Involvement Partner Jaydee gives his account of being involved with the Patient and Carer Information Group
The Involvement, Experience and Volunteering team host a weekly Patient and Carer Information Group where we invite people who have experience of our services to meet and review and co-design literature that is produced by the Trust to give information about health related matters.
There are four strands to this group (Review of Trust documents for patients, Collaborative model redesign, Carer Information and Digital information), and each strand meets once every four weeks on a Tuesday morning in person at our IEV Hub in Mapperley as well as online.
One of those who attends weekly is Jaydee who below, shares his account of our weekly Patient and Carer Information Group meeting. Jaydee attended on Tuesday 5th July where the discussion was around the Trust Improvement plan.
Well, today was a very interesting day. We had a new member join us for discussion and it’s always nice to see our bunch growing in size. They sometimes say ‘the more the merrier!’, and that is definitely the case in this instance, not less because we all had something positive to contribute. It seems as though as a group we are all becoming savvy and adept at critiquing the documents set before us each week. So much so that it often leaves a good few minutes for us to go off piste and delve, with respect, into each other’s personal lives.

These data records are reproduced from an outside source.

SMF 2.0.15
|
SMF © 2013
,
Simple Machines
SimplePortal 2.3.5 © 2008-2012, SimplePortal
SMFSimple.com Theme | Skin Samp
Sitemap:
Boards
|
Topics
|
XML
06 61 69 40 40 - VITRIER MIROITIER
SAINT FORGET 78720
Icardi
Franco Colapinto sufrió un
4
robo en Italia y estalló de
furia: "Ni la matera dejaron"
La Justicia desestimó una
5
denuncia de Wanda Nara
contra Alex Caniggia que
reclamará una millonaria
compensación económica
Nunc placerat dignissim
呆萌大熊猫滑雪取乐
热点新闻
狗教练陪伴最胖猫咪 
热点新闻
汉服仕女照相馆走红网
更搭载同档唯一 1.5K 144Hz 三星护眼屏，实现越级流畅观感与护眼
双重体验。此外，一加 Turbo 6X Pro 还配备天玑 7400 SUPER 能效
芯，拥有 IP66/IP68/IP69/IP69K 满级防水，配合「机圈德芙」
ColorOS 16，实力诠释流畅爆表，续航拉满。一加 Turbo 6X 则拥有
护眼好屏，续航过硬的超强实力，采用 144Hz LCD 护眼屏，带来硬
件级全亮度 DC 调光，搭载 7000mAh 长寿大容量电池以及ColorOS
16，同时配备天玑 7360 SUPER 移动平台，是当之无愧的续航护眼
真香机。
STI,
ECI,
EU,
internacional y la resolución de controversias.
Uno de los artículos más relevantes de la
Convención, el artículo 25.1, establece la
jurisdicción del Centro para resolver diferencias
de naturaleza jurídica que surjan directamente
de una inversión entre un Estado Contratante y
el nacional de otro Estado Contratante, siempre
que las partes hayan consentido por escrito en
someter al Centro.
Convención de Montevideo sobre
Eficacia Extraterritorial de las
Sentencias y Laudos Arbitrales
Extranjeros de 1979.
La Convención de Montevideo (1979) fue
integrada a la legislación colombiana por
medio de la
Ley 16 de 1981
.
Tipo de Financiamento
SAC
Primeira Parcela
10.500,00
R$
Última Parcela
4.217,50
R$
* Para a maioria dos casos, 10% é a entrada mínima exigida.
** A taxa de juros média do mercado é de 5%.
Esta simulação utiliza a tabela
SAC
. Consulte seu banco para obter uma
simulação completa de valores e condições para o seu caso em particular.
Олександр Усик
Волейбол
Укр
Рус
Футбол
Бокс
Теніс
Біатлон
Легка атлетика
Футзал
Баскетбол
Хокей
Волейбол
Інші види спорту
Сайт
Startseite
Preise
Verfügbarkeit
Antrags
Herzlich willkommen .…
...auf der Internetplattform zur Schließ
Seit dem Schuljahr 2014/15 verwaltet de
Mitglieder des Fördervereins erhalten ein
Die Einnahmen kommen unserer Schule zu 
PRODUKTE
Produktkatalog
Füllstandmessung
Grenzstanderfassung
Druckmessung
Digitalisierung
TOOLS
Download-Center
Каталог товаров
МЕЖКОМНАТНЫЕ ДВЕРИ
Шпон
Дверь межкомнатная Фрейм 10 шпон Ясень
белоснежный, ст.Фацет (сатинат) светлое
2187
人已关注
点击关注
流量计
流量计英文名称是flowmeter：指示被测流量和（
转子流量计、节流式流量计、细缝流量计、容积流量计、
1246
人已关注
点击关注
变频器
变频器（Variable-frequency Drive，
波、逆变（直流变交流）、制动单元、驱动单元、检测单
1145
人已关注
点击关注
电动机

It’s that informal here at the Patient and Carer Information Group.
On a personally reflective note, I had a little trouble keeping up with some of the lingo or ‘NHS speak’ battered around the room, however, after a little while longer attending the sessions with Lyndsy and the team, I’m sure that I’ll pick up on some of the more commonly used terminology.
This morning we looked at a simplified overview of ‘The Big Plan’ - an intended remedial measure for the improvement of the care patients receive as service users within the sphere of Nottinghamshire Health Care. Great emphasis was placed on the need to give staff and service users alike more background information as to why The Big Plan is being implemented in the first place. This transparency, I think, is important in that it keeps service users in particular ‘in the loop’, as it were, as to what is going on in a health care system that many have come to exalt and trust and depend upon throughout their lives as British Citizens.
Our minds as patients, volunteers and involvement partners are a veritable bounty of great ideas as to how services could be improved upon and speaking from my own wealth of experience garnered along my journey through healthcare, I think the key to improving the way things are done is doing it from the ground upward, which is to say starting with the people that actually receive the care, in this case people with lived experience.
The Big Plan does set out to achieve this though, partly through questionnaires or surveys which attempt to gather useful information about patient opinion. This two way dialogue, in my view, gives both the care provider and service user greater scope and unified power in establishing a health care system that caters most appropriately for those that use it, because it allows suggestions and great ideas to be easily shared.
Another thing mentioned in the group was that one hundred questionnaires returned (a target the Big Plan hoped to achieve) wasn’t really going to be adequate, from our perspective, in giving the Notts Healthcare Trust enough feedback to gain a firm foothold in developing strategies to tackle some of it’s failings. I can understand that the Trust doesn’t want to set it’s bar too high because failures to scale said ‘bar’ look bad, but I feel it incumbent upon me as a disgruntled and sometimes severely neglected and mistreated service user that this attitude is one reason that Notts Healthcare is failing. We, as a Trust should be reaching again for that gold standard in every aspect of the care provided and this, I must state again, should primarily be attained through service user/patient and Trust liaising and through regularly utilised communication channels. The amount of ways in which this can be realised is ever-growing and so I think this is a sure-fire way to ensure at least significant or at best great improvement in the provision of good care.